Por Leandro Vesco – Fuente: El Patagónico

Un piloto radicado en Cholila, Daniel Roy Wegrzyn, sobrevoló la zona afectada por el incendio y desde su cuenta de Facebook compartió las fotos para demostrar el estado en que se encuentra el lago Cholila: “Hoy es un lago turbio” y lamentó que “cuesta acostumbrarse a ver estas imágenes”. Lo que antes era un paraíso, hoy parece la superficie de un planeta devastado por una tormenta de cenizas.

Los incendios comenzaron el 15 de febrero en Cholila, localidad ubicada en la provincia de Chubut. En pocas semanas se afectaron más de 50.000 hectáreas de bosque nativo consumido por las llamas, con la consiguiente pérdida de las especies que allí habitan y las terribles consecuencias ambientales. Desidia política y negocios inmobiliarios en el foco.

Las autoridades chubutenses calculan que la recuperación de los bosques demorará unos 100 años. Teniendo en cuenta que los bosques controlan el régimen de humedad, brindan el oxígeno esencial para la vida, evitan la erosión del suelo y mejoran la calidad del aire, entre otros beneficios, son muchas y graves las consecuencias de su desaparición, considerando, entre las más importantes, las inundaciones.

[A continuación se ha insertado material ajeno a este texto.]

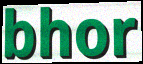
bhor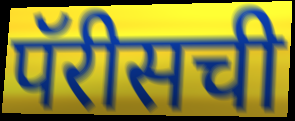
पॅरीसची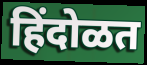
हिंदोळतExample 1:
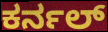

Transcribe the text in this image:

ಕರ್ನಲ್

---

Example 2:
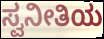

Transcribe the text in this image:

ಸ್ವನೀತಿಯ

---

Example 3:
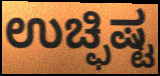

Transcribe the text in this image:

ಉಚ್ಫಿಷ್ಟ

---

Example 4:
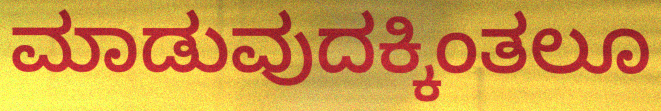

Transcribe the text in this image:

ಮಾಡುವುದಕ್ಕಿಂತಲೂ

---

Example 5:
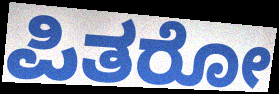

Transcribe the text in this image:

ಪಿತರೋ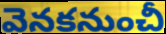
వెనకనుంచీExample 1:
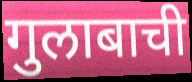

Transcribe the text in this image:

गुलाबाची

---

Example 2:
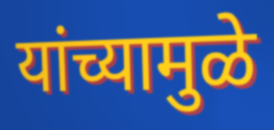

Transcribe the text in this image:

यांच्यामुळे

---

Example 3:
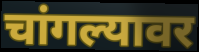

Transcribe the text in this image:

चांगल्यावर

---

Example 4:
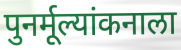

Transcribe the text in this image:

पुनर्मूल्यांकनाला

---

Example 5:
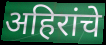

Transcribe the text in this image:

अहिरांचे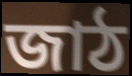
জাঠ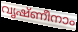
വൃഷ്ണീനാംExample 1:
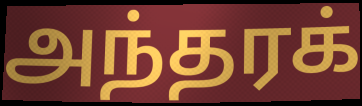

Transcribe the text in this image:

அந்தரக்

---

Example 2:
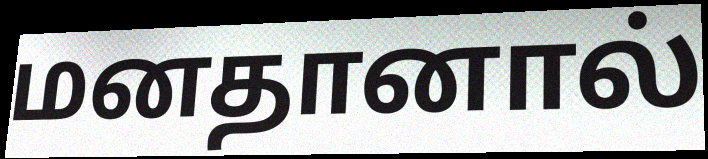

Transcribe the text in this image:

மனதானால்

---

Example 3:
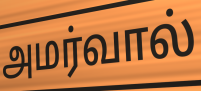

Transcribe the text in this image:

அமர்வால்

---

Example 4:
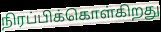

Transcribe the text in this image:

நிரப்பிக்கொள்கிறது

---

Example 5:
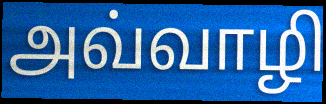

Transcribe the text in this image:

அவ்வாழி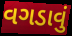
વગડાવુંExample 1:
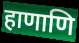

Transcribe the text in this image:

हाणाणि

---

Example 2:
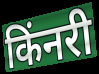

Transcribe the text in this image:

किंनरी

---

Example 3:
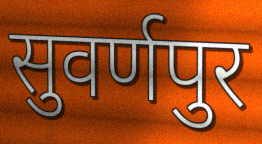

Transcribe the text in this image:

सुवर्णपुर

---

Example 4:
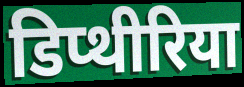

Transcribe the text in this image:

डिप्थीरिया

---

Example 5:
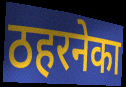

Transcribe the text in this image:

ठहरनेकाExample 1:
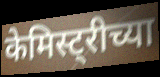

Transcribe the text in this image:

केमिस्ट्रीच्या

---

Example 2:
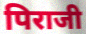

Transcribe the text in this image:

पिराजी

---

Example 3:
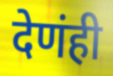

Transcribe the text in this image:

देणंही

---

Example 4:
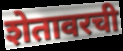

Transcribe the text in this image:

शेतावरची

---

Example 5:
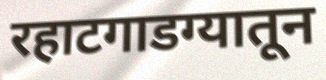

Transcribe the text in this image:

रहाटगाडग्यातूनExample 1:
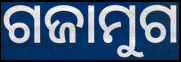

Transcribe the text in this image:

ଗଜାମୁଗ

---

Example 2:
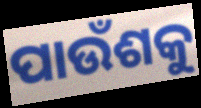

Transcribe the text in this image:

ପାଉଁଶକୁ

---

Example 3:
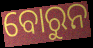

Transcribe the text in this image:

ବୋରୁନ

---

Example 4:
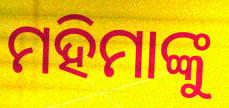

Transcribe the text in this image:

El piloto comentó que “ahora que las lluvias cesaron, el río Tigre vuelve a ser más o menos transparente. Noten el contraste con el agua turbia del lago. Normalmente es al revés”, describió. Respecto de la situación de los bosques en la zona, Daniel Roy Wegrzyn, aseguró que hay algunas “especies que están rebrotando como el ñire, retamo, chacay y laura son los mas frecuentes. Algunos radales, caña colihue, en algunos casos de semilla y otros de rebrote de plantas que no habían muerto luego de la floración y también aparecen algunas rosas mosquetas. También hay varias herbáceas”, dijo.

Por otra parte, Wegrzyn afirmó que “mucha fuerza tiene la versión de que los bosques se queman para generar negocios inmobiliarios. Me resulta difícil de creer o entender que, siendo el paisaje un valor agregado, se lo destruya con esta intención, devaluándolo. El otro argumento es que se lo busca hacer desaparecer porque resulta un impedimento para la venta de la tierra que lo sustenta. Pero quien esto crea está equivocado, porque el bosque no desaparece. Sigue siendo bosque, aunque esté quemado, aunque parezca un gran cementerio de inhiestos esqueletos negros, que ni siquiera se mueven con el viento”.

Al respecto, Daniel Fernández antiguo poblador de la zona y comunicador social se mostró en desacuerdo con la postura de Wegrzyn e indicó “la gente está equivocada si piensa que se trata de un negocio inmobiliario, las pruebas presentadas en ese sentido a la provincia del Chubut tuvieron irregularidades, ahora todo se está investigando en la Fiscalía de Estado” Sea o no intencional, uno de los territorios vírgenes del mundo, codiciado por turistas e inversores, hoy es una alfombra negra de brasas muertas y cenizas. La naturaleza, sola, dará su respuesta.